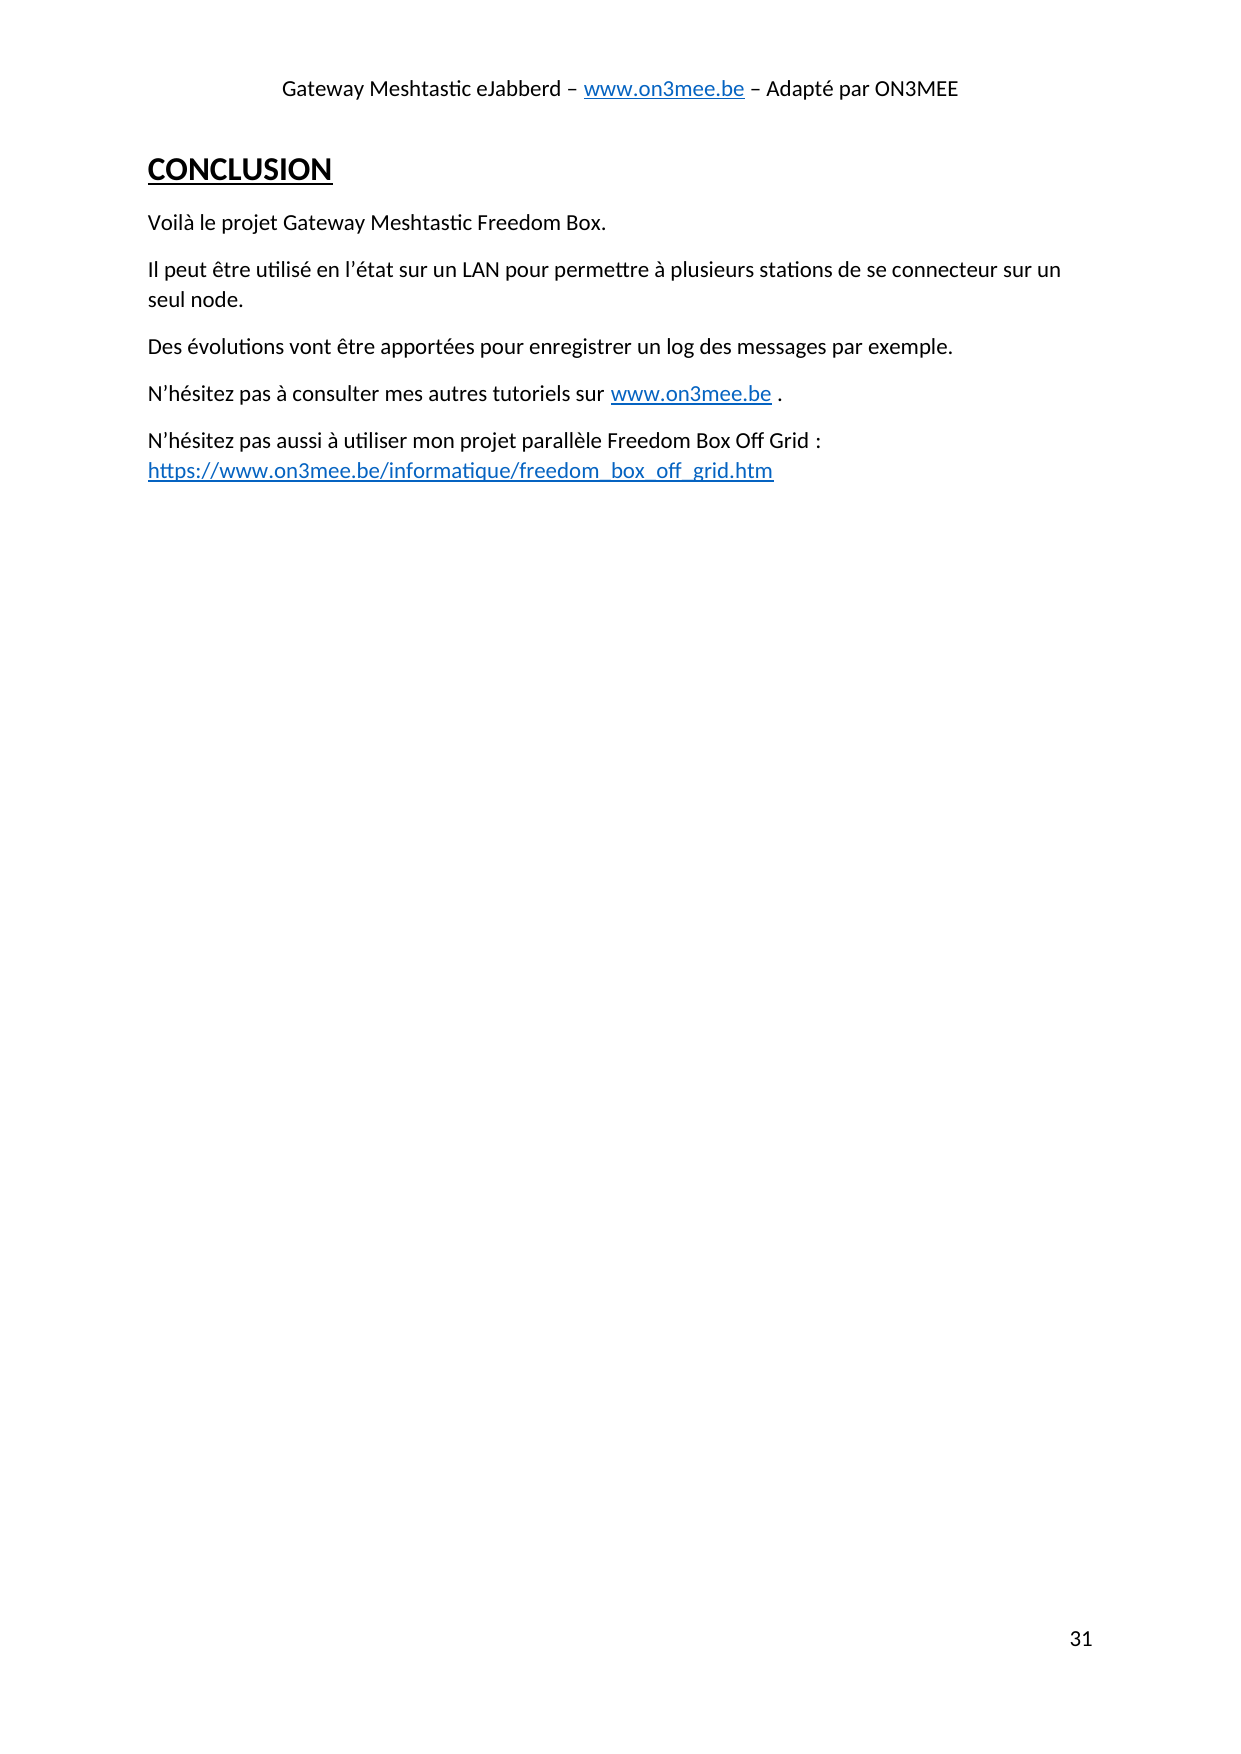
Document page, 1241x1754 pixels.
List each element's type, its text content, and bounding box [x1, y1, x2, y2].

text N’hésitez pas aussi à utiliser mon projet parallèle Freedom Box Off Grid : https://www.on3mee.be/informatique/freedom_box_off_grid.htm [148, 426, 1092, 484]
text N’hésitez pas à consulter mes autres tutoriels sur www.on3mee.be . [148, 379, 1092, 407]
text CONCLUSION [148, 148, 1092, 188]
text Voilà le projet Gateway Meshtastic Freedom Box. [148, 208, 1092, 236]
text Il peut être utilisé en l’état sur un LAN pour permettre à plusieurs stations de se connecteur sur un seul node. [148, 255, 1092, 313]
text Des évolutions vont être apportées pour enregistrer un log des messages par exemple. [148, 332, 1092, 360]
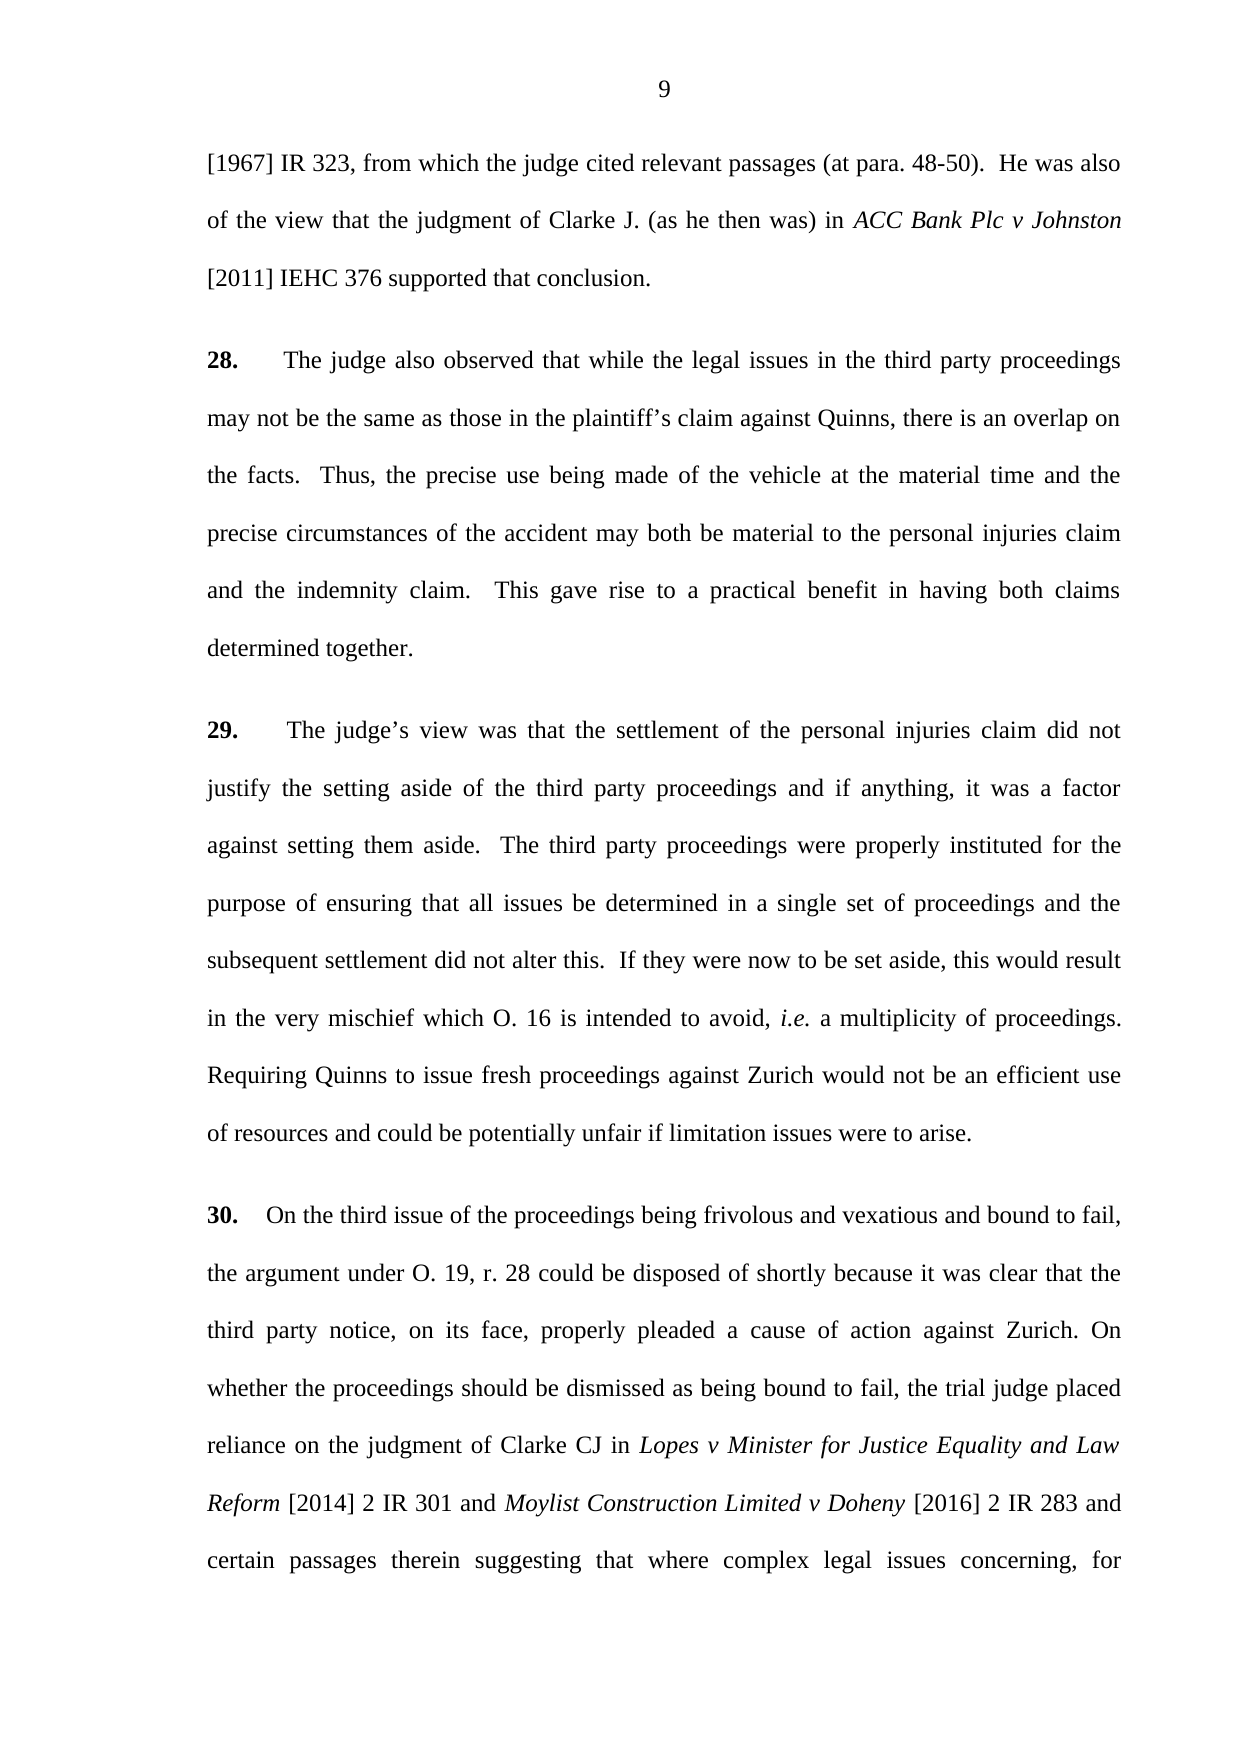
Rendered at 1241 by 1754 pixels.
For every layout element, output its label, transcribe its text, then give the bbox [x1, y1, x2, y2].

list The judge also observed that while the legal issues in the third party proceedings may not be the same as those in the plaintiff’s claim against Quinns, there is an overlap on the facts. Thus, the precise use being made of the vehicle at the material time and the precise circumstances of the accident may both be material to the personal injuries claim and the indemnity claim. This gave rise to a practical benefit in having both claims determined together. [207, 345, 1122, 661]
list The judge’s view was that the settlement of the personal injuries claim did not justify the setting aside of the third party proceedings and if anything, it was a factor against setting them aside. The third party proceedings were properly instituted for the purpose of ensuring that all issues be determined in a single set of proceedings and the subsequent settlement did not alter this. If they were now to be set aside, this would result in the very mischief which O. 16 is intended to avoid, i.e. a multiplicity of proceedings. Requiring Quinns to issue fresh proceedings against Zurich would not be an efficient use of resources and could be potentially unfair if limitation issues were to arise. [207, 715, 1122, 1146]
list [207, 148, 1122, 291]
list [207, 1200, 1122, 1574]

******

- _What is expected_
Provide the number of lines in the entries that include "pixels", and no other text.

- _Exercise result_
2